Qui croire, le Premier ministre déclarant la main sur le cœur le 8 avril lors de son discours de politique générale que les élections territoriales seraient maintenues en 2015 ou le Président de République qui affirme ce matin qu’il serait intelligent de les reporter en 2016 ?

Tout a commencé avec la suppression du conseiller territorial et le report à 2015 des élections départementales et régionales.

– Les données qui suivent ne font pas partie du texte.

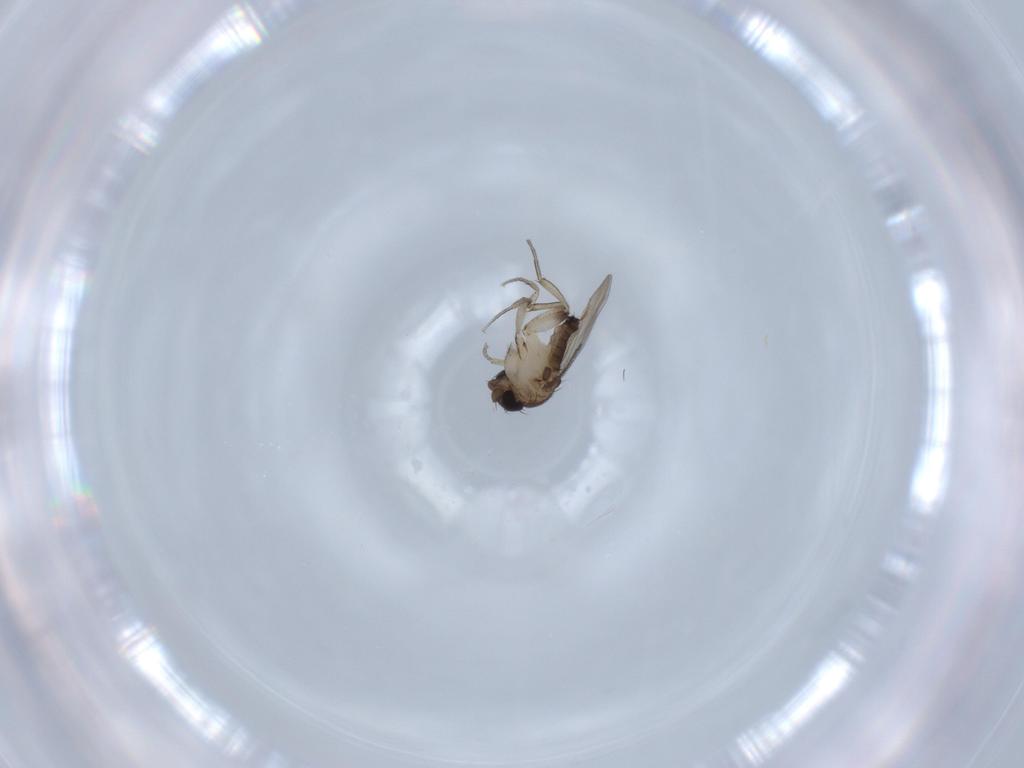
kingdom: Animalia
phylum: Arthropoda
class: Insecta
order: Diptera
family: Phoridae
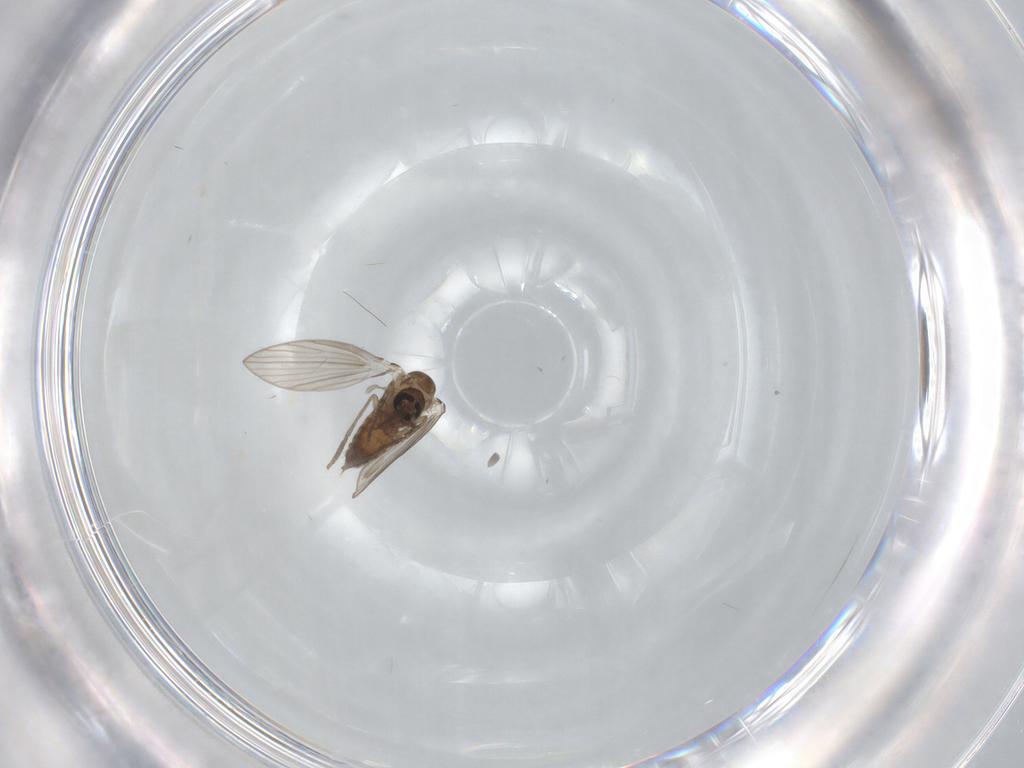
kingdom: Animalia
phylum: Arthropoda
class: Insecta
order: Diptera
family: Psychodidae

Cette décision était assortie de la promesse gouvernementale d’un nouvel acte de décentralisation pour donner plus de lisibilité et d’efficacité à l’action publique. En fait de lisibilité nous assistons depuis deux ans à une cacophonie généralisée. Après un va-et-vient de projets et de contre-projets, le 11 octobre 2013, devant les présidents de conseils généraux réunis en congrès, le Premier ministre promet de conserver les départements dont la carte cantonale a été refondue pour ne pas dire tripatouillée. Le 14 janvier 2014, le Président de la République, lors de sa conférence de presse de rentrée annonce la réduction du nombre de régions et invite les départements des aires métropolitaines à redéfinir leur avenir. Traduction par le nouveau Premier ministre : suppression des départements en 2021 et division par deux du nombre de régions. Quant à la clause de compétence générale, elle disparaît et réapparaît régulièrement au fil des déclarations ministérielles. Tout cela n’est pas sérieux et méprisant vis-à-vis des électeurs.

Sous couvert d’une réforme que le gouvernement n’a pas réussi à réaliser en deux ans, le nouveau report des élections à 2016 relève de la manipulation électorale. Au lieu de travailler à redresser la situation économique de la Bretagne, à soutenir nos entreprises, à lutter contre le chômage, à aider les familles, nous allons encore perdre deux ans dans des débats institutionnels. Le grand « retournement » dont a besoin la Bretagne, c’est un changement rapide de majorité pour donner un nouveau cap à la région.